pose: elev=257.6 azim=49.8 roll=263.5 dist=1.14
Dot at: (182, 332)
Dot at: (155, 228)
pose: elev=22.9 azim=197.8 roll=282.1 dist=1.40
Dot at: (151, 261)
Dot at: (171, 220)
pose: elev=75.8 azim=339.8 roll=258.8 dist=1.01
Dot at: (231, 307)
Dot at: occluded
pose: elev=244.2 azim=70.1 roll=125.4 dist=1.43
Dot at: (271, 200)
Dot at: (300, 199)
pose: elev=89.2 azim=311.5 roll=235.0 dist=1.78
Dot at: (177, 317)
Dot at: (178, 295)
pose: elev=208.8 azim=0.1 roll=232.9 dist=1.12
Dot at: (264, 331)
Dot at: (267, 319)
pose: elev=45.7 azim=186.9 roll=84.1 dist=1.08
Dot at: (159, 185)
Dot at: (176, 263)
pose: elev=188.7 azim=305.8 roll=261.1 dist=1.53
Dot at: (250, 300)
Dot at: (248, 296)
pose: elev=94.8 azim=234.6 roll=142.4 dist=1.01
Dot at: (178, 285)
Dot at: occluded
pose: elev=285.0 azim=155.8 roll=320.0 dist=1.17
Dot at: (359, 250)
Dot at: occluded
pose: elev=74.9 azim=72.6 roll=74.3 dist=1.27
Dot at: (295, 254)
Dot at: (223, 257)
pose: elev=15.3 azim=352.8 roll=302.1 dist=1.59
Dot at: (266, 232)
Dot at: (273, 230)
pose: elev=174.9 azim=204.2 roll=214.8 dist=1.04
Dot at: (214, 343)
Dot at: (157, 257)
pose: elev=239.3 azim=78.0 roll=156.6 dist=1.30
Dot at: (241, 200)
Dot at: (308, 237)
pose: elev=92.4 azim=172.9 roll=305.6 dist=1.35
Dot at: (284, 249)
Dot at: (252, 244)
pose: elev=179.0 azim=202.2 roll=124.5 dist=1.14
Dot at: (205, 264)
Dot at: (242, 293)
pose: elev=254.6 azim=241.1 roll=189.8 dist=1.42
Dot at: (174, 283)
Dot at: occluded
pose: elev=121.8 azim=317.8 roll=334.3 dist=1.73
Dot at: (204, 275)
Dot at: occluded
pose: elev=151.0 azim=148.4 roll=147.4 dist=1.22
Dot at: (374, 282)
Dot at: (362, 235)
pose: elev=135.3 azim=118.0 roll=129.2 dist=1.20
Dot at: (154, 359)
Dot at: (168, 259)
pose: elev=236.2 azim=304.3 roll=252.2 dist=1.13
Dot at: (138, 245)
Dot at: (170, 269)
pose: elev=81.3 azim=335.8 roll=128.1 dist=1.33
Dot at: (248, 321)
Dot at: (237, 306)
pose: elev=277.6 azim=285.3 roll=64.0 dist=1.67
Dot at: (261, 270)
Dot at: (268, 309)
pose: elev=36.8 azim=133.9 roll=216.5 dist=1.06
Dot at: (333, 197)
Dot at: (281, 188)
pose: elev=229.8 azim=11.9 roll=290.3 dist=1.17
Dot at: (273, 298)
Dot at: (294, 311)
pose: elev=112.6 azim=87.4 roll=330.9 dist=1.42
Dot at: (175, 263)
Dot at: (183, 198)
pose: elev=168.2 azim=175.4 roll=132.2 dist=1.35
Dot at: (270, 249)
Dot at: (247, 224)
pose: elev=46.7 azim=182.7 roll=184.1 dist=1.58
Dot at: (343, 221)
====================
- [Work to be completed]:
Reproduce the material above verbatim, beginning with the line that contains "pose: elev=112.6 azim=87.4" and continuing through its final line.

- [The response]:
pose: elev=112.6 azim=87.4 roll=330.9 dist=1.42
Dot at: (175, 263)
Dot at: (183, 198)
pose: elev=168.2 azim=175.4 roll=132.2 dist=1.35
Dot at: (270, 249)
Dot at: (247, 224)
pose: elev=46.7 azim=182.7 roll=184.1 dist=1.58
Dot at: (343, 221)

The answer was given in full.